Z drugiej strony hamaku siedzi Marta. Od stu godzin prawie się nie odzywa. Otwiera usta tylko wtedy, gdy się musi z nami porozumieć co do czuwania nad chorym. Nie umiem sobie wyobrazić większej boleści. Nie płacze, nie narzeka, owszem, jest spokojna, ale w tym spokoju, w tych zaciśniętych ustach i suchych, szeroko rozwartych oczach jest coś strasznego, co łamie po prostu serce patrzącym na to. Mamy jakąś cześć dla niej i dla jej bólu. Pragnęlibyśmy ją pocieszyć, dodać jej otuchy i nadziei, a doprawdy, że nie śmiemy się do niej zbliżyć ani odezwać. Ona też patrzy na nas dziwnie obojętnie; znać, że obchodzimy ją tylko o tyle, o ile pomagamy jej ratować Tomasza. Poza tym nie istniejemy dla niej zgoła.
Najwyższy szczyt Pico rozbłysnął już w słońcu; za trzy lub cztery godziny i tutaj w dole dzień nastanie. Przez całą noc widzieliśmy przed sobą w świetle Ziemi srebrną ścianę potężnej góry; teraz ściana ta zszarzała i pociemniała przez kontrast z roziskrzonym w słońcu szczytem.
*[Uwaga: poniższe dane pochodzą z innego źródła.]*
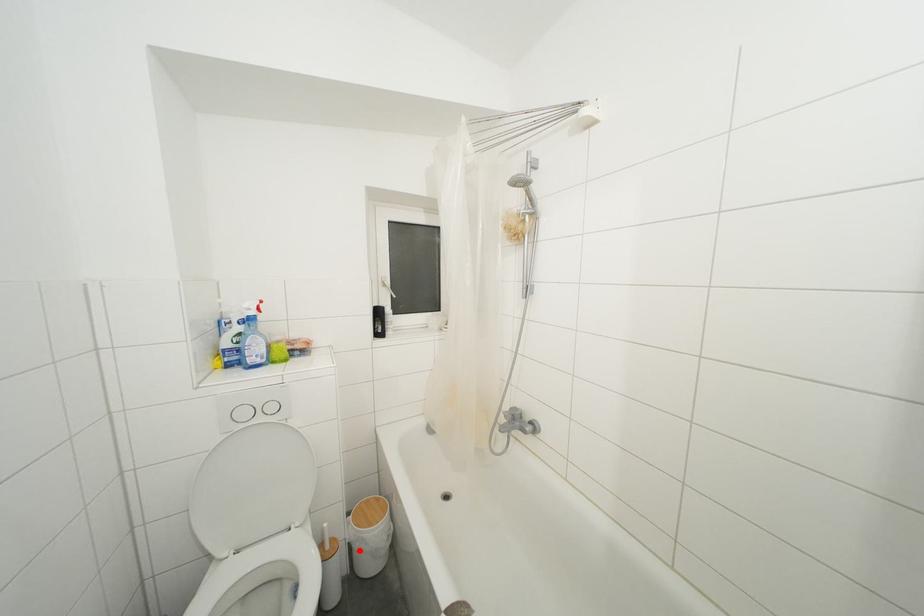
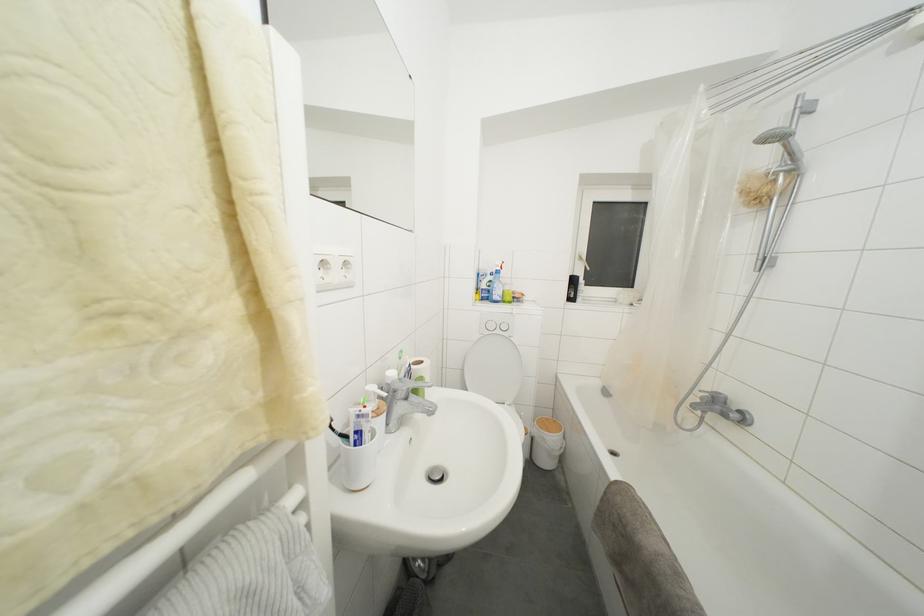
Question: I am providing you with two images of the same scene from different viewpoints. Given a red point in image1, look at the same physical point in image2. Is it:

Choices:
 (A) Closer to the viewpoint
 (B) Farther from the viewpoint

Answer: (B)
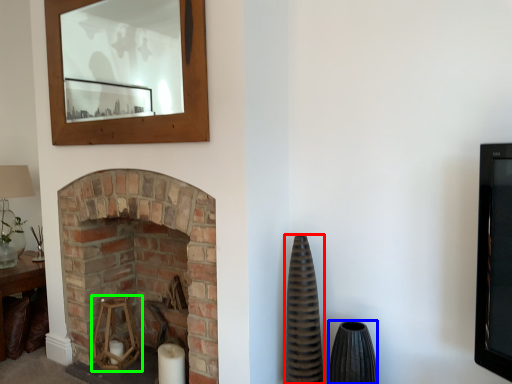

Podobnie jak Trzy Głowy, Pico nie jest kraterem, lecz raczej olbrzymim złomem zniszczonego pierścienia górskiego. Stoimy pod jego najwyższym szczytem, sterczącym od północnego zachodu. Urywa się on tutaj prawie prostopadle ku dolinie. Można dostać zawrotu na widok tej straszliwej wysokości, tym wydatniejszej, że wokoło rozciąga się gładka równina. Szczyt wznosi się nad nią półtrzecia tysiąca metrów w górę.
Trudno zgadnąć, co mogło spowodować rozsypanie się owego pierścienia górskiego, z którego ten cypel tylko pozostał. Może skała, utworzona z miękkiego materiału, skruszała pod wpływem zmian temperatury, a może rozmyła ją woda?
Już po raz drugi robimy w tej podróży to przypuszczenie. Tutaj przemawia za tym i ta okoliczność, że nie widać nigdzie wału złomów skalnych, który by musiał powstać, gdyby tę górę były rozgryzły mrozy i słońce. Tam, gdzie niegdyś snadź się wznosił grzbiet pierścienia, znajduje się zaledwie gładkie, niewysokie wzniesienie, majaczące przed nami niewyraźnie w blasku Ziemi. Piotr mimo straszliwego zimna wypadł na chwilę z wozu, aby zbadać grunt. Nie mógł się dłużej zatrzymać, ale przyniósł kawałek kamienia, który jest ogromnie podobny do skał osadzających się z wody…
Gdy słońce wzejdzie i oświeci tę okolicę, może dowiemy się czegoś pewniejszego.